Touradas. É necessário adaptar os valores tradicionais aos valores modernos
Começo já por dizer que alegar que as touradas são uma questão de gosto é ignorar completamente que existem mais vidas em causa numa tourada do que as daqueles que assistem e que participam. Não está em causa liberdade de gostar ou não de uma actividade mas sim a circunstância dessa actividade implicar a tortura pública de um animal e consequente morte, animal esse que sente dor como qualquer um de nós.
Depois há os que defendem que se trata de arte ou cultura. Mesmo que hipoteticamente a tourada fosse considerada arte, será que tudo é aceitável em nome desta?
Veja-se o exemplo de Guillermo Vargas, artista, que em 2007 prendeu um cão subnutrido a uma parede de uma galeria colocando uma taça com alimento inacessível ao animal. Esta situação aparentemente levou a que o animal, ao fim de alguns dias, viesse a morrer. Isto será arte?
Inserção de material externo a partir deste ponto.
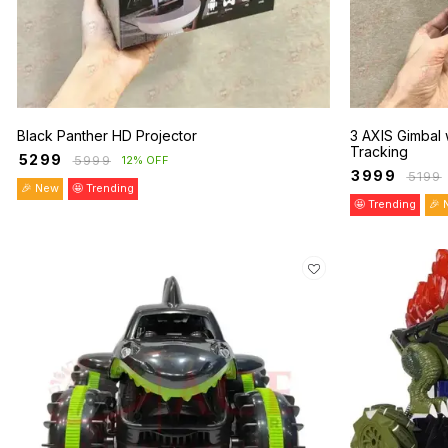
Black Panther HD Projector
3 AXIS Gimbal 
Tracking
₹
5299
₹
5999
12% OFF
₹
3999
₹
5199
🎉 New
🤩 Trending
🤩 Trending
🎉 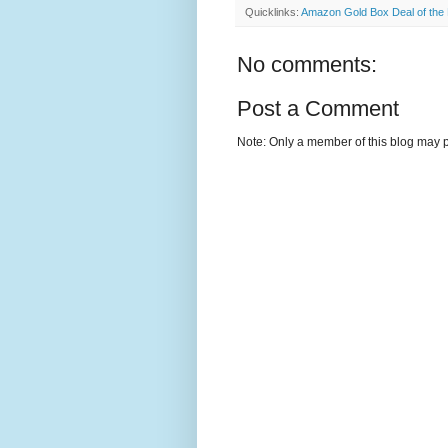
Quicklinks:
Amazon Gold Box Deal of the
No comments:
Post a Comment
Note: Only a member of this blog may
Não! É sim um caso flagrante de maus tratos a animais. E se é verdade que o Estado não pode nem deve interferir na autonomia artística, também é verdade que não deverá ficar indiferente quando a mesma pressuponha a tortura de outros seres vivos. A invocação da cultura, religião ou tradição não pode em caso algum justificar violações de todos e quaisquer direitos.
Na sua obra a “Democracia Totalitária”, Paulo Otero diz-nos que, “(…) recusando intervir, o Estado permite que a liberdade dos mais fortes faça sucumbir a liberdade dos mais fracos (…)” e embora o autor não se referisse aos animais, a verdade é que esta regra vale também para eles. E se o cidadão comum, tendo o poder de renegar certos tipos de actividades não o faz, então existe uma responsabilidade do Estado intervir.
O contrassenso torna-se ainda mais evidente quando legalmente já foi reconhecido que os animais são seres sensíveis susceptíveis de protecção jurídica (art. 201.º – B, do Código Civil). Para além disso, a lei determina que “O direito de propriedade de um animal não abrange a possibilidade de, sem motivo legítimo, infligir dor, sofrimento ou quaisquer outros maus-tratos que resultem em sofrimento injustificado, abandono ou morte” (art. 1305.º – A do mesmo diploma). Porque razão então continuamos a permitir as touradas? Porque razão é que, aparentemente, as touradas são consideradas motivo justificativo para os maus tratos? Sim, ao criar a excepção o legislador reconhece que se trata de uma situação de maus tratos.
A verdade é que a biologia sempre afastou os animais das coisas, legalmente já são reconhecidos como seres sencientes, no entanto, a realidade cultural é, ainda, pejada de especismo.
As pessoas são livres de se divertir da forma que entenderem, no entanto, o direito ao lazer ou ao divertimento das pessoas não se deve sobrepor ao direito à vida de um animal. Quando colocados os pratos na balança, este último tem que pesar mais. A morte de um animal nunca deve ser um espectáculo, e mesmo a circunstância de este estar classificado como animal de pecuária, em nada lhe retira dignidade ou o direito a ter, pelo menos, uma morte pacífica e com o mínimo de bem-estar.
O fenómeno cultural é dinâmico, o que implica o abandono de certas práticas para se dar lugar a novas, mais consentâneas com o sentimento geral da sociedade. É necessário fazer um esforço de adaptar os valores tradicionais aos valores modernos, sendo impossível que alguns ainda permaneçam nos dias de hoje, devido ao que implicam.
Por fim, a cultura é a massa que unifica e não a que divide. A tauromaquia nunca fez outra coisa que não dividir. Já é tempo dos touros serem deixados em paz.